* _What the task asks_
Some lines in the listing hold the word "BLUD". Return each of them.

-*-*-

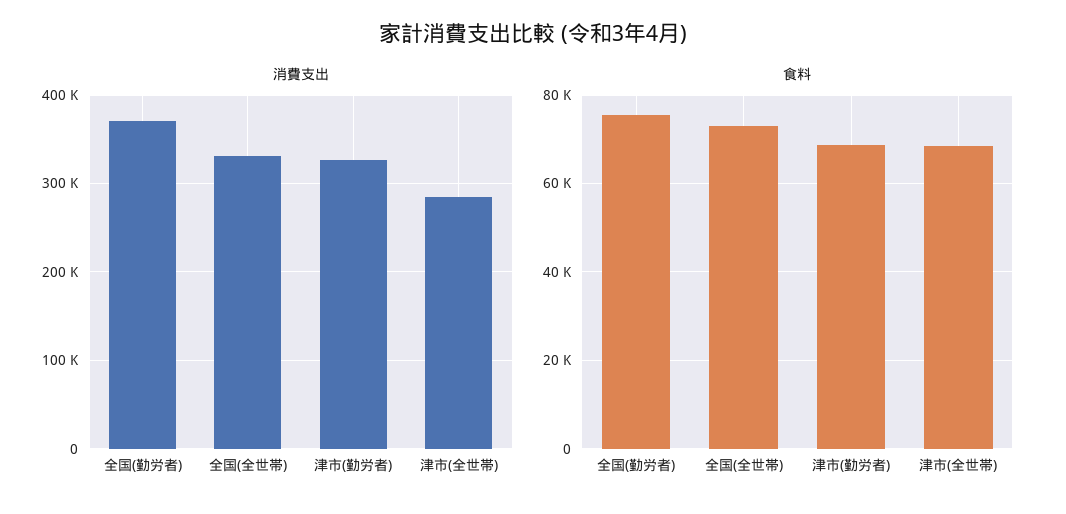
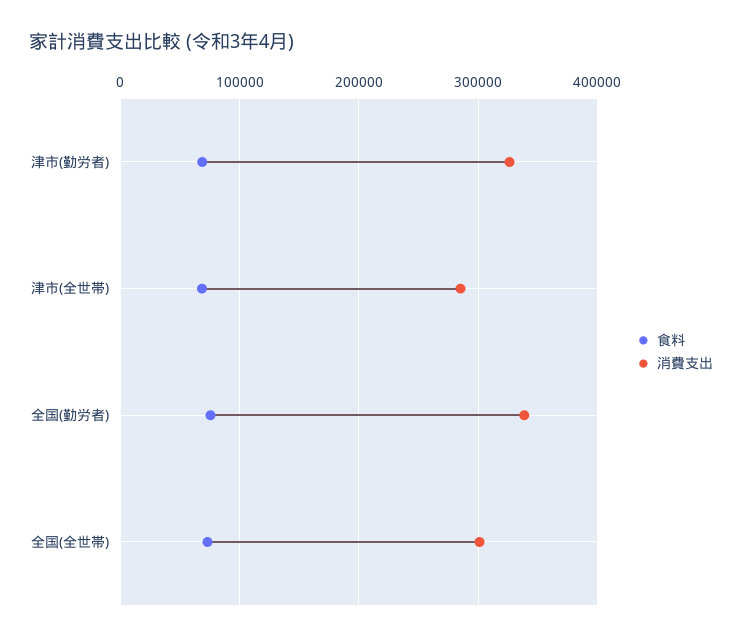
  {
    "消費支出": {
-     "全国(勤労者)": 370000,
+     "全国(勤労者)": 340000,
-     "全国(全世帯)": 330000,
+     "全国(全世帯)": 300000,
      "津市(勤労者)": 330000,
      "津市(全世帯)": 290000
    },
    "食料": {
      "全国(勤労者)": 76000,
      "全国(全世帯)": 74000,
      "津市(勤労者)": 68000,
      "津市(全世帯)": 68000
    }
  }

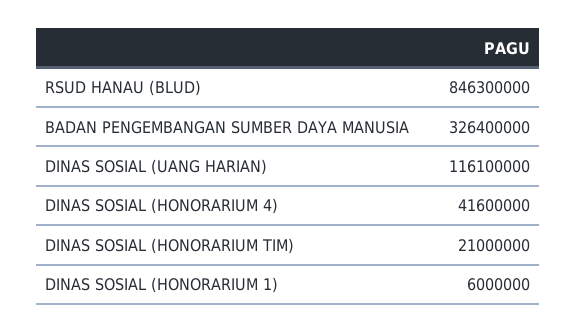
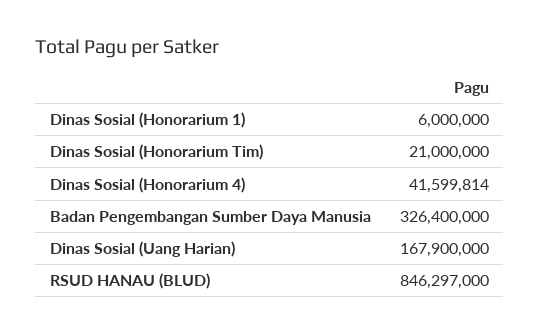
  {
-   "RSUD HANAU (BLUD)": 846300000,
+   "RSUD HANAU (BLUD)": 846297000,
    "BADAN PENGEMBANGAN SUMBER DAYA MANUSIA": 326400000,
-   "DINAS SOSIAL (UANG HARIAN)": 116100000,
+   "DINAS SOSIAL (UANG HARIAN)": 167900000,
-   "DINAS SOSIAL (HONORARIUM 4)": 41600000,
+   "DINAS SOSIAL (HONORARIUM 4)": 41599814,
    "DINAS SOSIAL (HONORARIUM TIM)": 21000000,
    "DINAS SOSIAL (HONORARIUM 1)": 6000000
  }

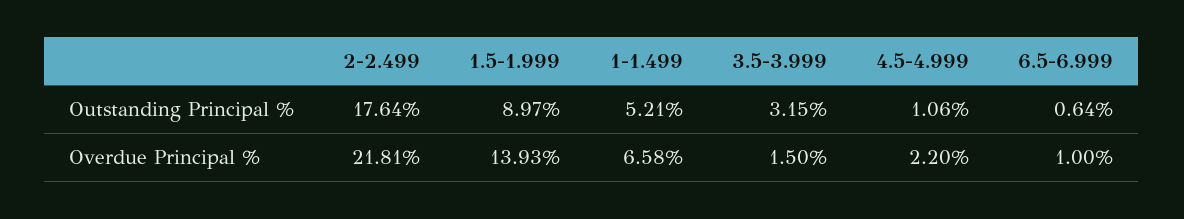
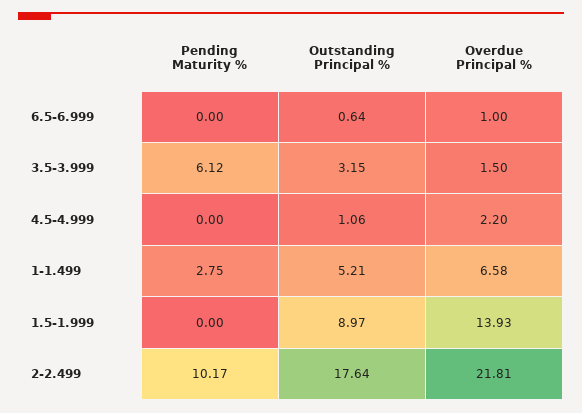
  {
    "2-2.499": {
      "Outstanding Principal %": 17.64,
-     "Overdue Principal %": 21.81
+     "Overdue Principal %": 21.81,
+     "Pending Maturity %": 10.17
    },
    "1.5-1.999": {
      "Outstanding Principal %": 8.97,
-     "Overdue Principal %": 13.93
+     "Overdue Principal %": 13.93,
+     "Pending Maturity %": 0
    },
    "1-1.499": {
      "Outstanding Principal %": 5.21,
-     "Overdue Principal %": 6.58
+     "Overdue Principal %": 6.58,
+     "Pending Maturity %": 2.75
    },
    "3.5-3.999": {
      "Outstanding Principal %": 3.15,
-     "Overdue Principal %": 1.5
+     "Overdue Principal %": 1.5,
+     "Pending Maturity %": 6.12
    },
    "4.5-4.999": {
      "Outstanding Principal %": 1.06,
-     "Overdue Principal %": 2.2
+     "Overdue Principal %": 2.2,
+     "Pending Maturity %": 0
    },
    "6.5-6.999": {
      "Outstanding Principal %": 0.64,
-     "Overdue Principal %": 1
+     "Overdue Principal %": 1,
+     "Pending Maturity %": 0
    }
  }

-*-*-

* _Your response_
-   "RSUD HANAU (BLUD)": 846300000,
+   "RSUD HANAU (BLUD)": 846297000,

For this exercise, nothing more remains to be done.